People who do this may also have other mental health issues. Self-mutilation is often associated with depression, but it may also be a sign of mental health problems that cause people to have trouble controlling their impulses, take unnecessary risks or even struggle with drug or alcohol abuse.
If you think your teen is having trouble coping, here are some good strategies:
- Talk it out! Communication can be the key to helping your teen through a hard time.
- Encourage them to exercise. It can help to put problems in perspective.
- Consider seeking the help of a mental health professional.
Although most people who self-injure do not wish to seriously harm themselves, sometimes they can cut too deep. If they do, they may get an infection, need stitches or even end up in the hospital.
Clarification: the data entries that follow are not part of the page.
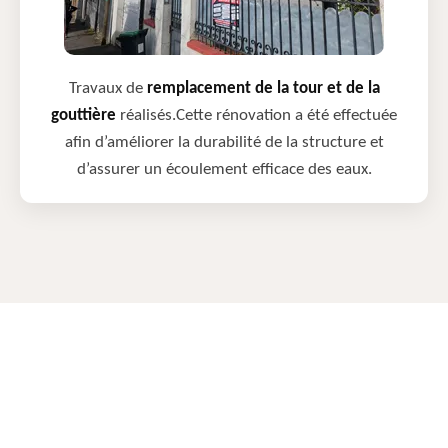
Travaux de
remplacement de la tour et de la
gouttière
réalisés.Cette rénovation a été effectuée
afin d’améliorer la durabilité de la structure et
d’assurer un écoulement efficace des eaux.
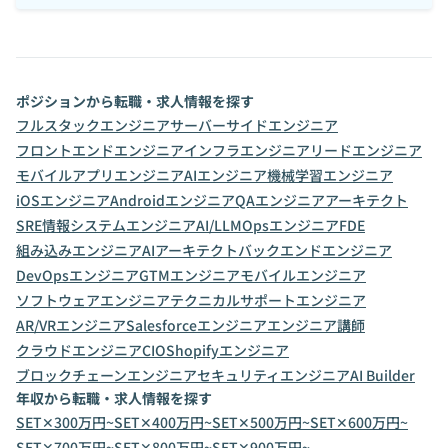
ポジションから転職・求人情報を探す
フルスタックエンジニア
サーバーサイドエンジニア
フロントエンドエンジニア
インフラエンジニア
リードエンジニア
モバイルアプリエンジニア
AIエンジニア
機械学習エンジニア
iOSエンジニア
Androidエンジニア
QAエンジニア
アーキテクト
SRE
情報システムエンジニア
AI/LLMOpsエンジニア
FDE
組み込みエンジニア
AIアーキテクト
バックエンドエンジニア
DevOpsエンジニア
GTMエンジニア
モバイルエンジニア
ソフトウェアエンジニア
テクニカルサポートエンジニア
AR/VRエンジニア
Salesforceエンジニア
エンジニア講師
クラウドエンジニア
CIO
Shopifyエンジニア
ブロックチェーンエンジニア
セキュリティエンジニア
AI Builder
年収から転職・求人情報を探す
SET✕300万円~
SET✕400万円~
SET✕500万円~
SET✕600万円~
SET✕700万円~
SET✕800万円~
SET✕900万円~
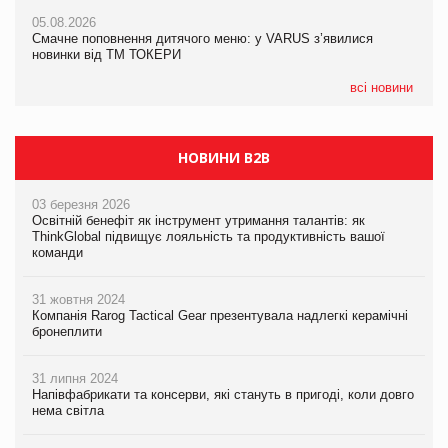
AstraZeneca обговорює найбільшу угоду десятиліття
05.08.2026
04.08.2026
Смачне поповнення дитячого меню: у VARUS з’явилися
Через атаку РФ у Дніпрі пошкоджено склад шоколаду
новинки від ТМ ТОКЕРИ
Millennium
всі новини
НОВИНИ B2B
03 березня 2026
Освітній бенефіт як інструмент утримання талантів: як
ThinkGlobal підвищує лояльність та продуктивність вашої
команди
31 жовтня 2024
Компанія Rarog Tactical Gear презентувала надлегкі керамічні
бронеплити
31 липня 2024
Напівфабрикати та консерви, які стануть в пригоді, коли довго
нема світла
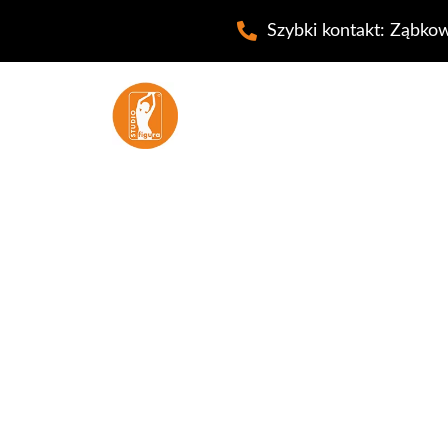
Szybki kontakt: Ząbkow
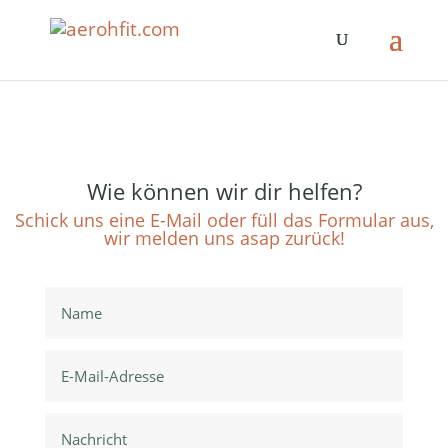
Wie können wir dir helfen?
Schick uns eine E-Mail oder füll das Formular aus,
wir melden uns asap zurück!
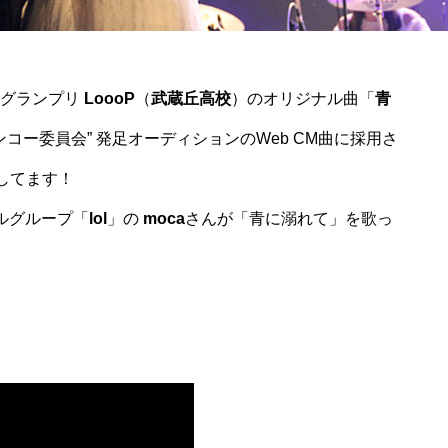
部門 グランプリ
LoooP
（
武蔵丘高校
）のオリジナル曲「
青
コー委員会” 発足オーディションのWeb CM曲に採用さ
演してます！
カルグループ「
lol
」の
moca
さんが「青に溺れて」を歌っ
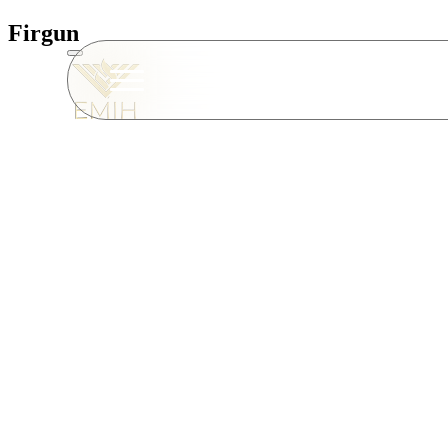
Firgun
A Firgun Ház megnyitása kiemelkedő
jelenkori történetében.
A zsidó diaszpóra világában méretén
előadások, koncertek, kiállítások é
várja. Összművészeti centrum – a szel
amelynek a városi szövetbe transzpar
befogadást hangsúlyozza.
A Firgun Ház nemcsak a különböző i
emberek otthona kíván lenni, hanem
többségi társadalom tagjai számára 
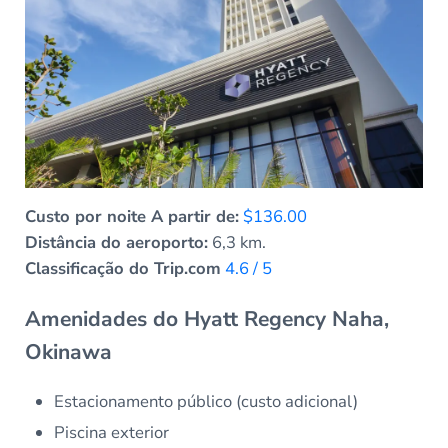
Custo por noite A partir de:
$136.00
Distância do aeroporto:
6,3 km.
Classificação do Trip.com
4.6 / 5
Amenidades do Hyatt Regency Naha,
Okinawa
Estacionamento público (custo adicional)
Piscina exterior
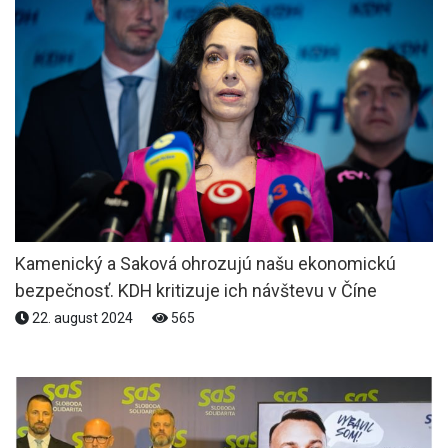
Kamenický a Saková ohrozujú našu ekonomickú
bezpečnosť. KDH kritizuje ich návštevu v Číne
22. august 2024
565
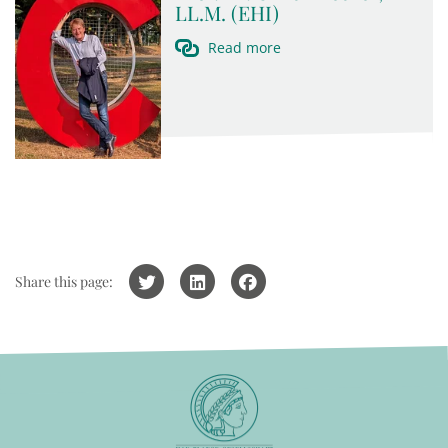
LL.M. (EHI)
Read more
Share this page:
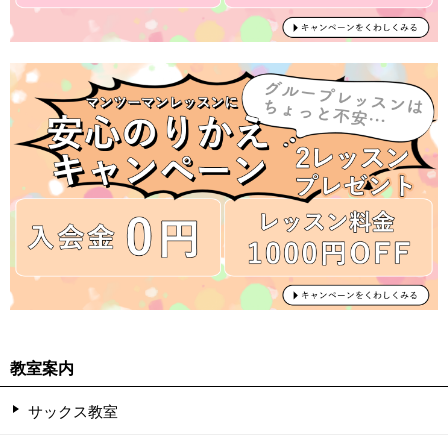
教室案内
サックス教室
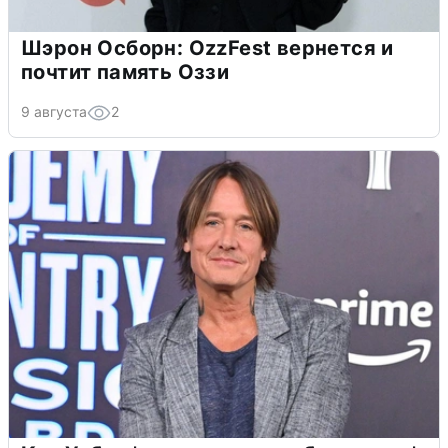
Шэрон Осборн: OzzFest вернется и
почтит память Оззи
9 августа
2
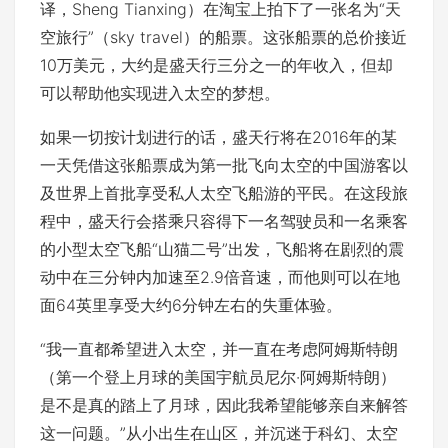
译，Sheng Tianxing）在淘宝上拍下了一张名为“天
空旅行”（sky travel）的船票。这张船票的总价接近
10万美元，大约是盛天行三分之一的年收入，但却
可以帮助他实现进入太空的梦想。
如果一切按计划进行的话，盛天行将在2016年的某
一天凭借这张船票成为第一批飞向太空的中国游客以
及世界上首批享受私人太空飞船游的平民。在这段旅
程中，盛天行会搭乘只容得下一名驾驶员和一名乘客
的小型太空飞船“山猫二号”出发，飞船将在剧烈的震
动中在三分钟内加速至2.9倍音速，而他则可以在地
面64英里享受大约6分钟左右的失重体验。
“我一直都希望进入太空，并一直在考虑阿姆斯特朗
（第一个登上月球的美国宇航员尼尔·阿姆斯特朗）
是不是真的踏上了月球，因此我希望能够亲自来解答
这一问题。”从小出生在山区，并沉迷于科幻、太空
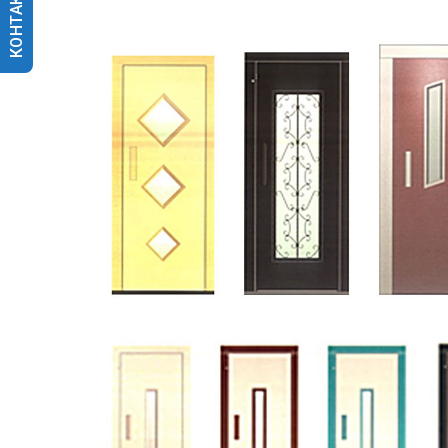
КОНТАКТИ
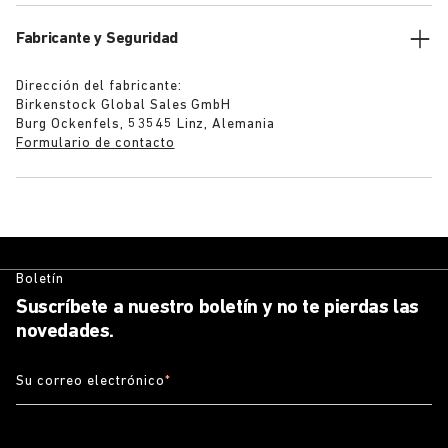
Fabricante y Seguridad
Dirección del fabricante:
Birkenstock Global Sales GmbH
Burg Ockenfels, 53545 Linz, Alemania
Formulario de contacto
Boletín
Suscríbete a nuestro boletín y no te pierdas las
novedades.
Su correo electrónico
*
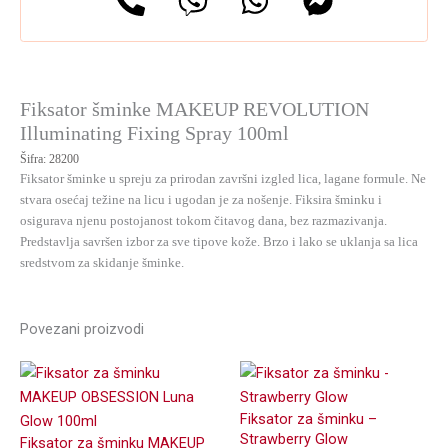
Fiksator šminke MAKEUP REVOLUTION
Illuminating Fixing Spray 100ml
Šifra:
28200
Fiksator šminke u spreju za prirodan završni izgled lica, lagane formule. Ne
stvara osećaj težine na licu i ugodan je za nošenje. Fiksira šminku i
osigurava njenu postojanost tokom čitavog dana, bez razmazivanja.
Predstavlja savršen izbor za sve tipove kože. Brzo i lako se uklanja sa lica
sredstvom za skidanje šminke.
Povezani proizvodi
Fiksator za šminku –
Strawberry Glow
Fiksator za šminku MAKEUP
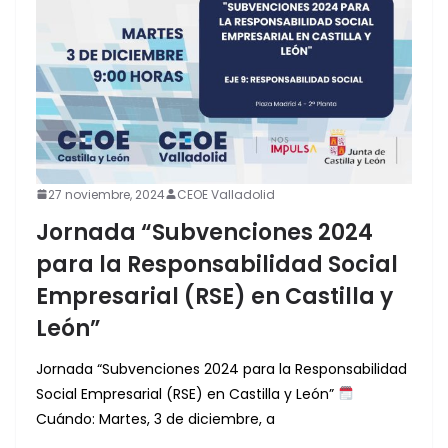
27 noviembre, 2024
CEOE Valladolid
Jornada “Subvenciones 2024
para la Responsabilidad Social
Empresarial (RSE) en Castilla y
León”
Jornada “Subvenciones 2024 para la Responsabilidad
Social Empresarial (RSE) en Castilla y León”
Cuándo: Martes, 3 de diciembre, a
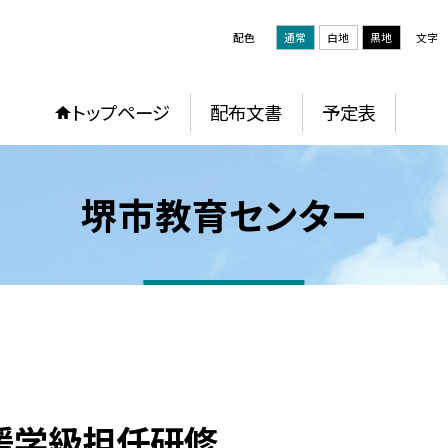
配色
通常
白地
黒地
文字
トップページ
配布文書
予定表
堺市教育センター
支援学級担任研修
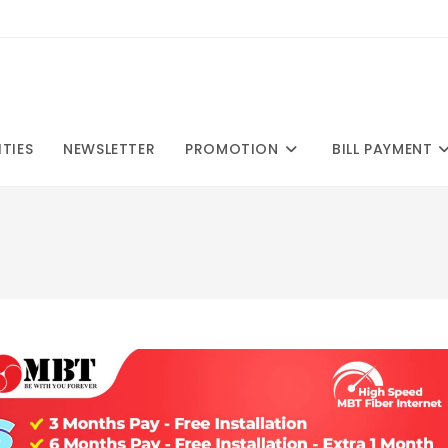
ITIES
NEWSLETTER
PROMOTION
BILL PAYMENT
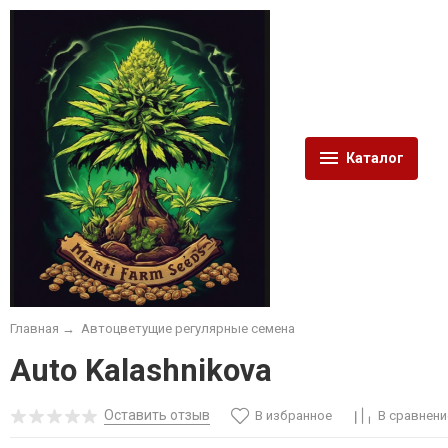
Каталог
Главная
→
Автоцветущие регулярные семена
Auto Kalashnikova
Оставить отзыв
В избранное
В сравнени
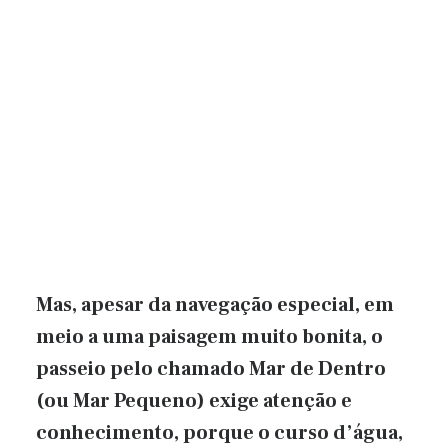
Mas, apesar da navegação especial, em
meio a uma paisagem muito bonita, o
passeio pelo chamado Mar de Dentro
(ou Mar Pequeno) exige atenção e
conhecimento, porque o curso d’água,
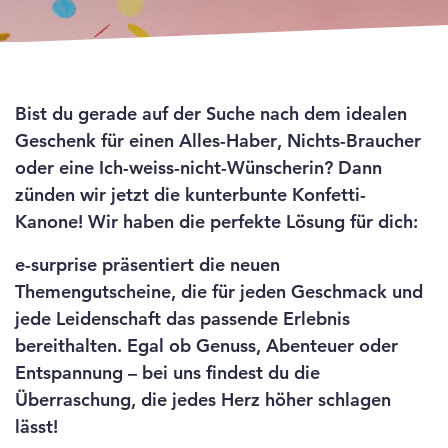
Bist du gerade auf der Suche nach dem idealen
Geschenk für einen Alles-Haber, Nichts-Braucher
oder eine Ich-weiss-nicht-Wünscherin? Dann
zünden wir jetzt die kunterbunte Konfetti-
Kanone! Wir haben die perfekte Lösung für dich:
e-surprise präsentiert die neuen
Themengutscheine, die für jeden Geschmack und
jede Leidenschaft das passende Erlebnis
bereithalten. Egal ob Genuss, Abenteuer oder
Entspannung – bei uns findest du die
Überraschung, die jedes Herz höher schlagen
lässt!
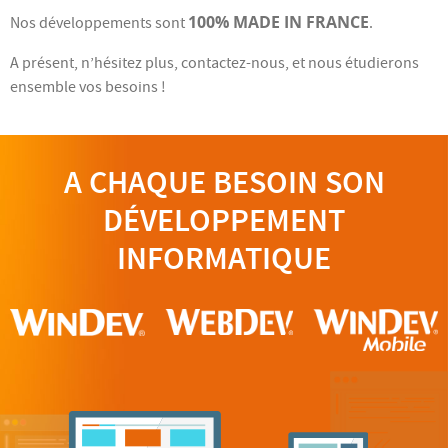
100% MADE IN FRANCE
Nos développements sont
.
A présent, n’hésitez plus, contactez-nous, et nous étudierons
ensemble vos besoins !
A CHAQUE BESOIN SON
DÉVELOPPEMENT
INFORMATIQUE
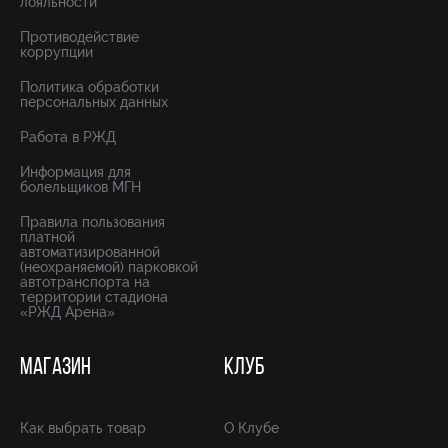
лояльности
Противодействие
коррупции
Политика обработки
персональных данных
Работа в РЖД
Информация для
болельщиков МГН
Правила пользования
платной
автоматизированной
(неохраняемой) парковкой
автотранспорта на
территории стадиона
«РЖД Арена»
МАГАЗИН
КЛУБ
Как выбрать товар
О Клубе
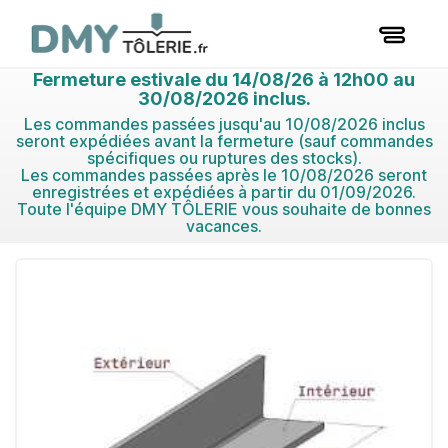
Fermeture estivale du 14/08/26 à 12h00 au
30/08/2026 inclus.
Les commandes passées jusqu'au 10/08/2026 inclus
seront expédiées avant la fermeture (sauf commandes
spécifiques ou ruptures des stocks).
Les commandes passées après le 10/08/2026 seront
enregistrées et expédiées à partir du 01/09/2026.
Toute l'équipe DMY TÔLERIE vous souhaite de bonnes
vacances.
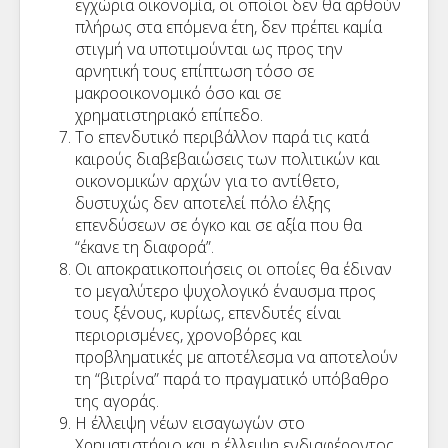
εγχώρια οικονομία, οι οποίοι δεν θα αρθούν
πλήρως στα επόμενα έτη, δεν πρέπει καμία
στιγμή να υποτιμούνται ως προς την
αρνητική τους επίπτωση τόσο σε
μακροοικονομικό όσο και σε
χρηματιστηριακό επίπεδο.
Το επενδυτικό περιβάλλον παρά τις κατά
καιρούς διαβεβαιώσεις των πολιτικών και
οικονομικών αρχών για το αντίθετο,
δυστυχώς δεν αποτελεί πόλο έλξης
επενδύσεων σε όγκο και σε αξία που θα
“έκανε τη διαφορά”.
Οι αποκρατικοποιήσεις οι οποίες θα έδιναν
το μεγαλύτερο ψυχολογικό έναυσμα προς
τους ξένους, κυρίως, επενδυτές είναι
περιορισμένες, χρονοβόρες και
προβληματικές με αποτέλεσμα να αποτελούν
τη “βιτρίνα” παρά το πραγματικό υπόβαθρο
της αγοράς.
Η έλλειψη νέων εισαγωγών στο
Χρηματιστήριο και η έλλειψη ενδιαφέροντος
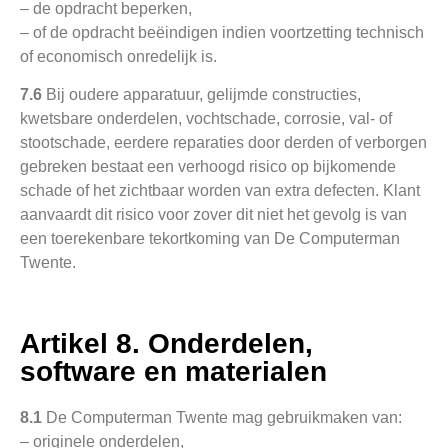
– de opdracht beperken,
– of de opdracht beëindigen indien voortzetting technisch
of economisch onredelijk is.
7.6
Bij oudere apparatuur, gelijmde constructies,
kwetsbare onderdelen, vochtschade, corrosie, val- of
stootschade, eerdere reparaties door derden of verborgen
gebreken bestaat een verhoogd risico op bijkomende
schade of het zichtbaar worden van extra defecten. Klant
aanvaardt dit risico voor zover dit niet het gevolg is van
een toerekenbare tekortkoming van De Computerman
Twente.
Artikel 8. Onderdelen,
software en materialen
8.1
De Computerman Twente mag gebruikmaken van:
– originele onderdelen,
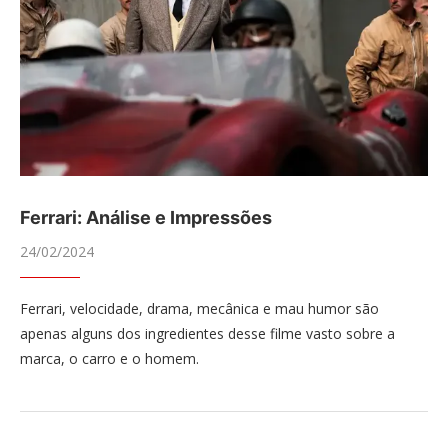
Ferrari: Análise e Impressões
24/02/2024
Ferrari, velocidade, drama, mecânica e mau humor são
apenas alguns dos ingredientes desse filme vasto sobre a
marca, o carro e o homem.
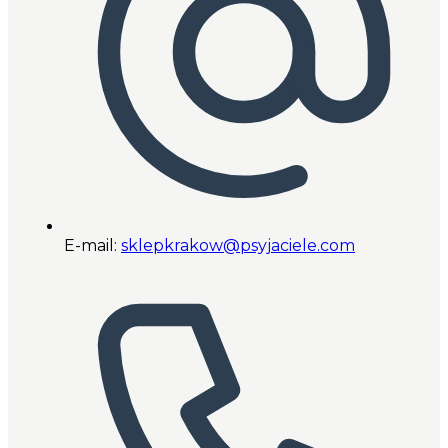
E-mail:
sklepkrakow@psyjaciele.com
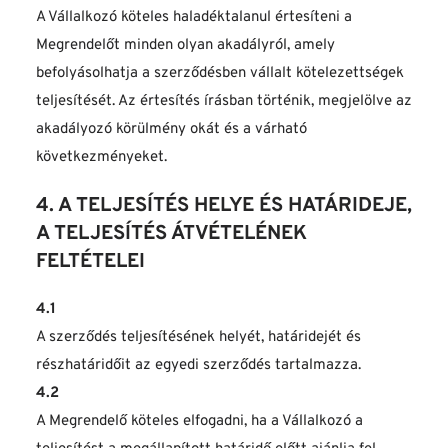
A Vállalkozó köteles haladéktalanul értesíteni a 
Megrendelőt minden olyan akadályról, amely 
befolyásolhatja a szerződésben vállalt kötelezettségek 
teljesítését. Az értesítés írásban történik, megjelölve az 
akadályozó körülmény okát és a várható 
következményeket.
4. A TELJESÍTÉS HELYE ÉS HATÁRIDEJE, 
A TELJESÍTÉS ÁTVÉTELÉNEK 
FELTÉTELEI
4.1
A szerződés teljesítésének helyét, határidejét és 
részhatáridőit az egyedi szerződés tartalmazza.
4.2
A Megrendelő köteles elfogadni, ha a Vállalkozó a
If your teen uses injuring themselves as a means of coping, it can become a compulsive behavior. The more often they do it, the more they feel they need to do it to feel better.
First and foremost, talk to your kids about the troubles they are facing. Feelings of isolation and despair only encourage negative coping behavior, like cutting. If they feel they can confide in you, this will provide an important outlet for their emotions.
If your child comes to you and tells you they are cutting, it’s important to remind them that you love them and want to help them. A mental health professional can help your child identify the underlying triggers for their behavior and together you can work to find ways to avoid those triggers.